Center for Advanced BioEnergy Research, University of Illinois at Urbana-Champaign

Monday, January 10, 2011

China’s Biofuels Market Grows, Remains on Subsidy Life-Support

pr.com

China’s pricing controls, subsidies and cultivation policies have played a critical role in shaping this USD 2.3 Bn market, but over-regulation has made it unattractive for profit making ventures and the much needed innovation they bring.

Beijing, China, January 06, 2011 --(PR.com)-- GCiS China Strategic Research has published a study of the China market for biofuels, an emerging alternative energy. Covering both ethanol and biodiesel, this study provides an in-depth look at the trends, participants and forecasts for the industry from 2009 to 2015.

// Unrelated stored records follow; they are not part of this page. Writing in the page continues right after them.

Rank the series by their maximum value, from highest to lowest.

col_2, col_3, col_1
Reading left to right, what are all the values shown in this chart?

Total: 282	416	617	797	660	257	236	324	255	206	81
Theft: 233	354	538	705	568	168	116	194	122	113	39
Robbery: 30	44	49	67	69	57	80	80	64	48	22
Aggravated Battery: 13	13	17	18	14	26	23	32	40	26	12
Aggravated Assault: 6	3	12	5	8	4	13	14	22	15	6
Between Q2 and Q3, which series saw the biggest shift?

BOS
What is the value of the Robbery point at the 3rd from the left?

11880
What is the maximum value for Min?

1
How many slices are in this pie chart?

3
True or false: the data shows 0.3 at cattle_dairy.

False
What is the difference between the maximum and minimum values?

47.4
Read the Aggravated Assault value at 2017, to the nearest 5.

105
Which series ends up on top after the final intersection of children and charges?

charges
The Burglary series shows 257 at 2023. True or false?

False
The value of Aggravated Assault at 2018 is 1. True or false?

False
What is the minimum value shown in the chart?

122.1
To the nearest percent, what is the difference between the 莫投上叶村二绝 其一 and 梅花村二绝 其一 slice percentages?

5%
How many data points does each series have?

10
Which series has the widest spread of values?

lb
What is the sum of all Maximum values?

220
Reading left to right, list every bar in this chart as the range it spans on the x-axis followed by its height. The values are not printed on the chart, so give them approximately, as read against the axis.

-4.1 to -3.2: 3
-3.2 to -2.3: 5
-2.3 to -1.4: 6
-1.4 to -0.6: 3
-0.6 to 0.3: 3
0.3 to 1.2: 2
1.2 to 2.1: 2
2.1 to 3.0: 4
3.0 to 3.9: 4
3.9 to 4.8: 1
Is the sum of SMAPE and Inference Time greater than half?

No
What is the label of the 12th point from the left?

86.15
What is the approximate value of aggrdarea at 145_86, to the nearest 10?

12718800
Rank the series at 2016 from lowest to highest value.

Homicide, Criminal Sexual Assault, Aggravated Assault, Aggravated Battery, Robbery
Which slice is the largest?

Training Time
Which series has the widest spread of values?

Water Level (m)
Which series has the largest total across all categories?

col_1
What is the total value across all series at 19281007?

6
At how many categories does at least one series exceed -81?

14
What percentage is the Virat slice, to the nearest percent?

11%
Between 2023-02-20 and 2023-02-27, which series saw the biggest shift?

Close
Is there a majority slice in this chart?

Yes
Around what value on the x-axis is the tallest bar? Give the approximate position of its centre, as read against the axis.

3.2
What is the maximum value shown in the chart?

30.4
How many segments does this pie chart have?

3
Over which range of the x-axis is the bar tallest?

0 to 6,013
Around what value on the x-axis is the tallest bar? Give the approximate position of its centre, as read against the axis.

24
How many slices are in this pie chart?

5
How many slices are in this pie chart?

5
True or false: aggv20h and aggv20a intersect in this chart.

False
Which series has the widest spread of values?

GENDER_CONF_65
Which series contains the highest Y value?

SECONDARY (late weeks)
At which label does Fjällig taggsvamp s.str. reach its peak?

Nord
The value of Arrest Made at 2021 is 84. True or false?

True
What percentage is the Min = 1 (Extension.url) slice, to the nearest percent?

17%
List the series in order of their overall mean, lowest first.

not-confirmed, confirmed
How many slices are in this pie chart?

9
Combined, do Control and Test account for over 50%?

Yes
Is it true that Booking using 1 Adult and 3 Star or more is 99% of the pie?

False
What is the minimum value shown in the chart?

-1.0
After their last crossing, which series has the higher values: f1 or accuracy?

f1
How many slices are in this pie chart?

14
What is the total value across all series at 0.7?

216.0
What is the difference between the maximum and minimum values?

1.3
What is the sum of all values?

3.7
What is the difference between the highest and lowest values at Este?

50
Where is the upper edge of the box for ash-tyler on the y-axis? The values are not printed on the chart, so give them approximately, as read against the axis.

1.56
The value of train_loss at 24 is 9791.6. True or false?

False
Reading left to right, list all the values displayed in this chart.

The study finds a growing, multi billion dollar market, centered around government mandated "ethanol-only" areas of northeast and central China that accounts for 20 percent of China’s automotive fuel consumption. But the biofuel supply to each of these areas is a tightly run monopoly, conferred upon three of China’s largest State-owned enterprises: Sinopec, CNPC and the Cofco group. Further, the grain used as a fuel stock in nearly two-thirds of biofuels has been banned in new projects amid concerns of domestic food price inflation.

In some ways, the biodiesel and ethanol markets sharply contrast each other. Biodiesel suppliers are mostly privately owned, whereas all but one ethanol supplier is state-owned. The ethanol fuel industry is the result of careful state planning and control, while the biodiesel industry's growth is organic, its typical supplier a chemicals producer acting on an opportunity.